Die von der Politik verfolgte Strategie, mit Falschinformationen eine möglichst hohe Impfquote zu erzielen, ist zum Rohrkrepierer geworden. Staatsskeptiker wurden in ihren Vorbehalten durch die gut gemeinte Lügerei der offziellen Stellen bestärkt.
Ein freiheitlich-demokratischer Staat belügt seine Bürger nicht, sei es auch noch so gut gemeint.
Petra Pausch am Permanenter Link
"...sie sorgen nur für weniger Tote und weniger schwere Verläufe." Sagten Sie tatsächlich "nur"?
Gerhard Baierlein am Permanenter Link
ersetzen Sie das Wort "nur" durch das Wort wenigstens.
A.S. am Permanenter Link
Bitte verstehen Sie das Wort "Nur" in diesem Kontext im Sinne von "hinter den geschürten Erwartungen zurückbleibend".
Genau an dieser Stelle wird m.E. die ganze Problematik der Corona-Politik sichtbar: Zu hohe Erwartungen werden geweckt, zu große Versprechungen gemacht. Darauf folgt einige Wochen später der Bürgerfrust und Katzenjammer.

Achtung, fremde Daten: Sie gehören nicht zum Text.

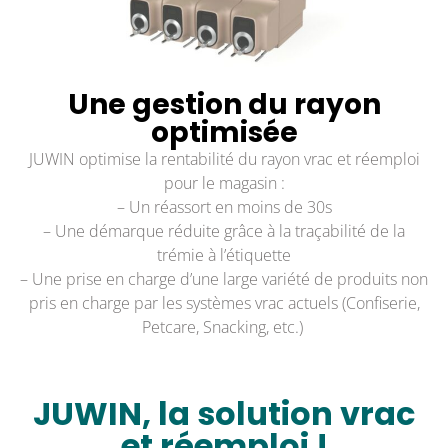
Une gestion du rayon
optimisée
JUWIN optimise la rentabilité du rayon vrac et réemploi
pour le magasin :
– Un réassort en moins de 30s
– Une démarque réduite grâce à la traçabilité de la
trémie à l’étiquette
– Une prise en charge d’une large variété de produits non
pris en charge par les systèmes vrac actuels (Confiserie,
Petcare, Snacking, etc.)
JUWIN, la solution vrac
et réemploi !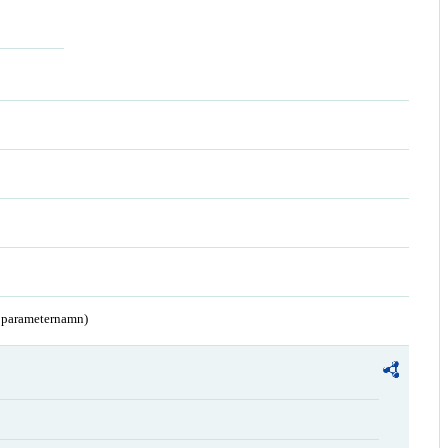
a parameternamn)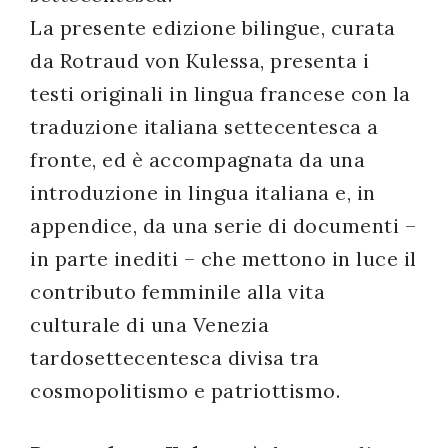
La presente edizione bilingue, curata
da Rotraud von Kulessa, presenta i
testi originali in lingua francese con la
traduzione italiana settecentesca a
fronte, ed è accompagnata da una
introduzione in lingua italiana e, in
appendice, da una serie di documenti –
in parte inediti – che mettono in luce il
contributo femminile alla vita
culturale di una Venezia
tardosettecentesca divisa tra
cosmopolitismo e patriottismo.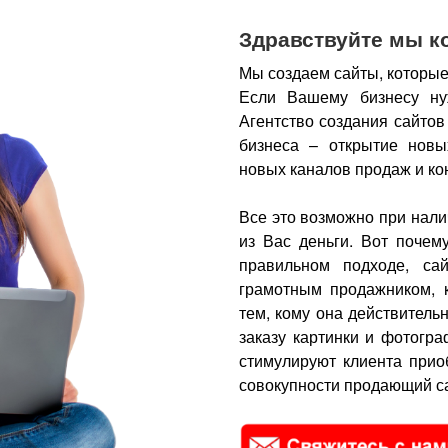
Здравствуйте мы к
Мы создаем сайты, которые
Если Вашему бизнесу ну
Агентство создания сайтов
бизнеса – открытие новы
новых каналов продаж и ко
Все это возможно при нали
из Вас деньги.
Вот почем
правильном подходе, са
грамотным продажником, 
тем, кому она действитель
заказу картинки и фотогра
стимулируют клиента прио
совокупности продающий са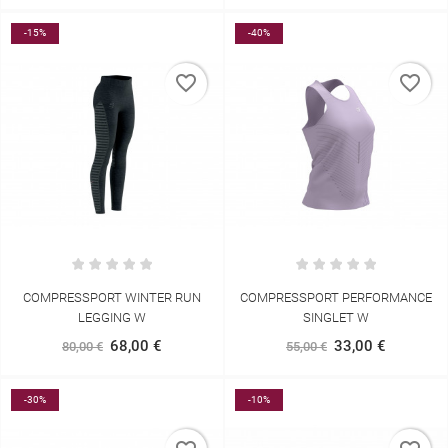
-15%
-40%
favorite_border
favorite_border
COMPRESSPORT WINTER RUN
COMPRESSPORT PERFORMANCE
LEGGING W
SINGLET W
68,00 €
33,00 €
80,00 €
55,00 €
-30%
-10%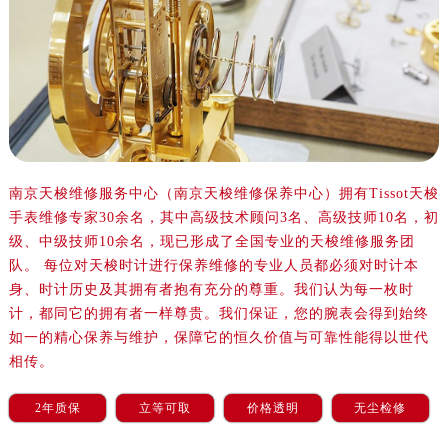
沈阳市沈河区中街路137号亨得利名表服务中心（品牌授权店）1层整层（需提前预约）
沈阳市沈河区中街路83号亨得利名表服务中心（品牌授权店）1层整层（需提前预约）
乌鲁木齐市天山区红山路26号时代广场（CCMALL）C座17层17-B（需提前预约）
温州市鹿城区锦绣路1067号置信广场10层1015室（需提前预约）
哈尔滨市道里区友谊西路600号富力中心T2座写字楼29层03室（需提前预约）
大连市中山区人民路15号国际金融大厦7层G室（需提前预约）
佛山市禅城区季华五路57号万科金融中心C座12层1205室（需提前预约）
南京天梭维修服务中心（南京天梭维修保养中心）拥有Tissot天梭
东莞市东城街道鸿福东路1号民盈国贸中心T1写字楼9层907室（需提前预约）
手表维修专家30余名，其中高级技术顾问3名、高级技师10名，初
无锡市梁溪区人民中路139号恒隆广场写字楼1座11层1104室（需提前预约）
级、中级技师10余名，现已形成了全国专业的天梭维修服务团
南通市崇川区工农路57号圆融广场写字楼16层1603室（需提前预约）
队。 每位对天梭时计进行保养维修的专业人员都必须对时计本
苏州市苏州工业园区星港街199号苏州中心办公楼C座22层08室（需提前预约）
身、时计历史及其拥有者抱有充分的尊重。我们认为每一枚时
计，都同它的拥有者一样尊贵。我们保证，您的腕表会得到始终
武汉市江汉区解放大道686号世界贸易大厦38层09室（需提前预约）
如一的精心保养与维护，保障它的恒久价值与可靠性能得以世代
南宁市青秀区金湖路59号地王大厦12楼1224室（需提前预约）
相传。
合肥市蜀山区潜山路111号万象城华润大厦B座12楼03室（需提前预约）
泉州市丰泽区宝洲路729号浦西万达中心写字楼A座7楼709室（需提前预约）
2年质保
立等可取
价格透明
无尘检修
青岛市南区山东路6号华润大厦B座22层04室（需提前预约）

Den Fehler macht der neue Gesundheitsminister auch. Eine Impfpflicht wird uns nicht von Corona befreien, sie wird uns nicht die Freiheit zurück geben. Corona wird m.E. bleiben und auch in einigen Jahren regelmäßig Menschenleben fordern. So wie die Grippe und andere gemeine Infektionen.

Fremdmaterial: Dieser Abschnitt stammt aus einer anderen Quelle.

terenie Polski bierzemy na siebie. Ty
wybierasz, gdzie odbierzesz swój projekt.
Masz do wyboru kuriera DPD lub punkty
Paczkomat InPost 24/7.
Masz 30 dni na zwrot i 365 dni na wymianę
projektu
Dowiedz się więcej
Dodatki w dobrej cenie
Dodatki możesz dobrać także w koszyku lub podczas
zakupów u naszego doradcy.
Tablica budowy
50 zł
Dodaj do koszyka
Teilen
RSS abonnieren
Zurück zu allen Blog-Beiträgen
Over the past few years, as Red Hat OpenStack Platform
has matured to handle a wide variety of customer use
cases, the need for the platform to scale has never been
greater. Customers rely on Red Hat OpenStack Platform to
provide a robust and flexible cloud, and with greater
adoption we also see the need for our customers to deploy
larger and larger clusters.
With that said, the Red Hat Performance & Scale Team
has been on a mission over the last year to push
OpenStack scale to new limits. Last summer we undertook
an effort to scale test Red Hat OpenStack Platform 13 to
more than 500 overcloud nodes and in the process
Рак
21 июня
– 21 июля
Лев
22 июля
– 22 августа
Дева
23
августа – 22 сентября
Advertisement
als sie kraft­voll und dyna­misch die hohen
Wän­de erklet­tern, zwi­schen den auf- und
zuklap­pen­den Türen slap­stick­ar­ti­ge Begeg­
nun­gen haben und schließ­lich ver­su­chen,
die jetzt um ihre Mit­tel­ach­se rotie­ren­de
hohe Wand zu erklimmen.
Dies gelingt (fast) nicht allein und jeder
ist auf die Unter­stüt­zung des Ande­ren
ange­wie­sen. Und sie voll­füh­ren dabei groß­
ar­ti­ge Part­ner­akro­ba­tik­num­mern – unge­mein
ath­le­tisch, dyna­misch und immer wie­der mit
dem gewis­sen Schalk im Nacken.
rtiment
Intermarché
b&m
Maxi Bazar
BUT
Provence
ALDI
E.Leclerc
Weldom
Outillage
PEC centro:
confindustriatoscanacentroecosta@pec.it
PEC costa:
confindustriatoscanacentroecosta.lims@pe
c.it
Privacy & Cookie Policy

Die ganze Impfpflicht-Diskussion gehört nach meiner Meinung in die Rubrik: "Politik lenkt vom eigenen Versagen ab indem sie die Schuld den Bürgern zuschiebt." Wobei das Versagen in organisatorischen Mängeln liegt und geschürten falschen Hoffnungen.
Gerhard Baierlein am Permanenter Link
Wie soll man mit "Spaziergängern" einen Diskurs führen, wenn diese auf vernünftig gestellte Fragen nur mit dem Skandieren der Menge " Hau ab" reagieren.

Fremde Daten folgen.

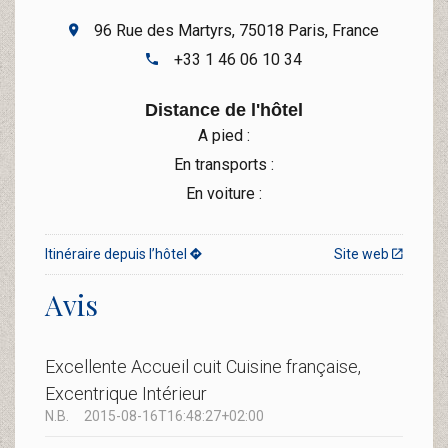
96 Rue des Martyrs, 75018 Paris, France
+33 1 46 06 10 34
Distance de l'hôtel
A pied :
En transports :
En voiture :
Itinéraire depuis l’hôtel
Site web
Avis
Excellente Accueil cuit Cuisine française,
Excentrique Intérieur
N.B.
2015-08-16T16:48:27+02:00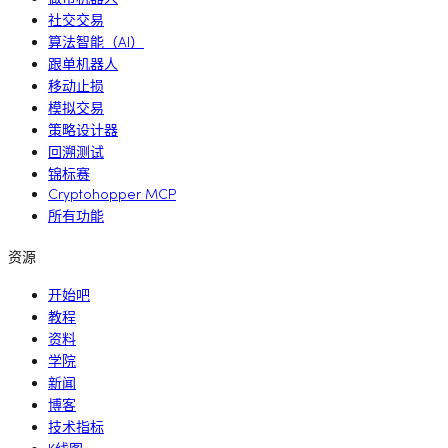
社交交易
算法智能（AI）
跟单机器人
移动止损
模拟交易
策略设计器
回溯测试
锦标赛
Cryptohopper MCP
所有功能
资源
开始吧
教程
资料
学院
新闻
博客
技术指标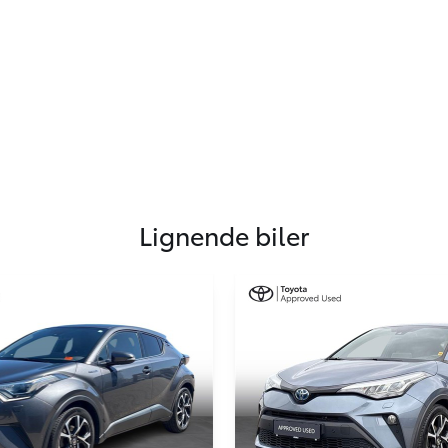
Lignende biler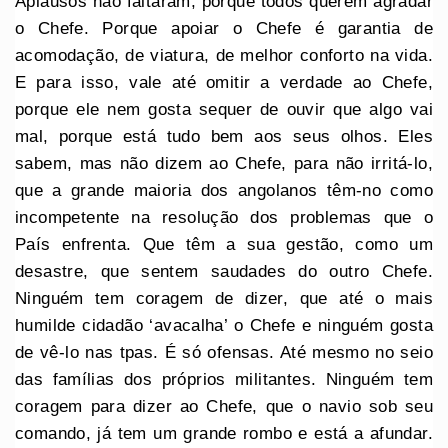
Aplausos não faltaram, porque todos querem agradar
o Chefe. Porque apoiar o Chefe é garantia de
acomodação, de viatura, de melhor conforto na vida.
E para isso, vale até omitir a verdade ao Chefe,
porque ele nem gosta sequer de ouvir que algo vai
mal, porque está tudo bem aos seus olhos. Eles
sabem, mas não dizem ao Chefe, para não irritá-lo,
que a grande maioria dos angolanos têm-no como
incompetente na resolução dos problemas que o
País enfrenta. Que têm a sua gestão, como um
desastre, que sentem saudades do outro Chefe.
Ninguém tem coragem de dizer, que até o mais
humilde cidadão ‘avacalha’ o Chefe e ninguém gosta
de vê-lo nas tpas. É só ofensas. Até mesmo no seio
das famílias dos próprios militantes. Ninguém tem
coragem para dizer ao Chefe, que o navio sob seu
comando, já tem um grande rombo e está a afundar.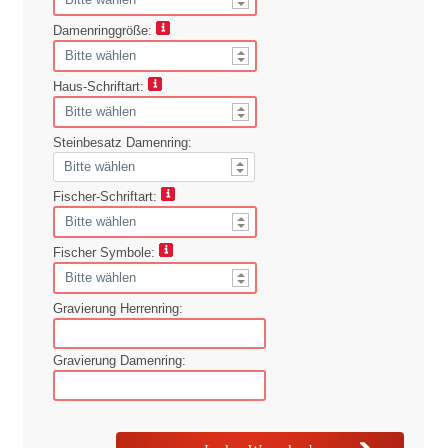
Damenringgröße:
Haus-Schriftart:
Steinbesatz Damenring:
Fischer-Schriftart:
Fischer Symbole:
Gravierung Herrenring:
Gravierung Damenring: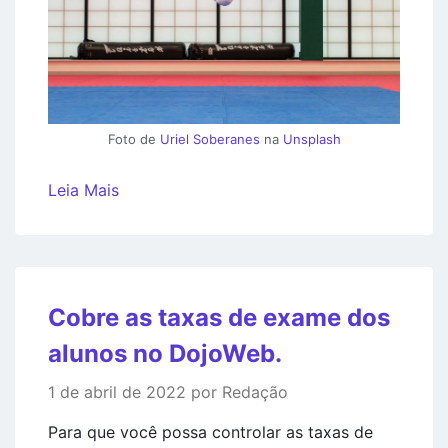
Foto de
Uriel Soberanes
na
Unsplash
Leia Mais
Cobre as taxas de exame dos
alunos no DojoWeb.
1 de abril de 2022 por Redação
Para que você possa controlar as taxas de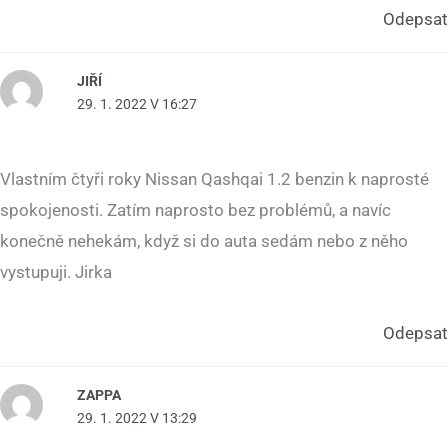
Odepsat
JIŘÍ
29. 1. 2022 V 16:27
Vlastním čtyři roky Nissan Qashqai 1.2 benzin k naprosté
spokojenosti. Zatím naprosto bez problémů, a navíc
konečně nehekám, když si do auta sedám nebo z něho
vystupuji. Jirka
Odepsat
ZAPPA
29. 1. 2022 V 13:29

Zugang mit diesen Menschen und Menschinnen zu erreichen.
Roland Weber am Permanenter Link
Bei den Spaziergängen, von denen ich etwas erfahren habe, hörte man nichts von "Hau-ab"-Vertretern.
Wie oft werden Kritiker oder Querdenker mit einem aus Küchenfolie geformtem "Alu-Hut" dargestellt?! Wie dumm diffamierend! Ich habe noch nie einen derartigen Vertreter zu Gesicht bekommen. Offenbar merkt schon keine Seite mehr, wie sehr sie manipuliert und instrumentalisiert wird.
Jemand ist für Impfungen, dann soll er, ist jemand gegen Impfungen, dann soll er - was geht das andere überhaupt an? Wer drängt wen in die Ecke??? Sind Impfgegner für ein allgemeines Impf-Verbot und wollen dies mit Bußgeldern und Streiks durchsetzen? Dies ist mir bislang unbekannt.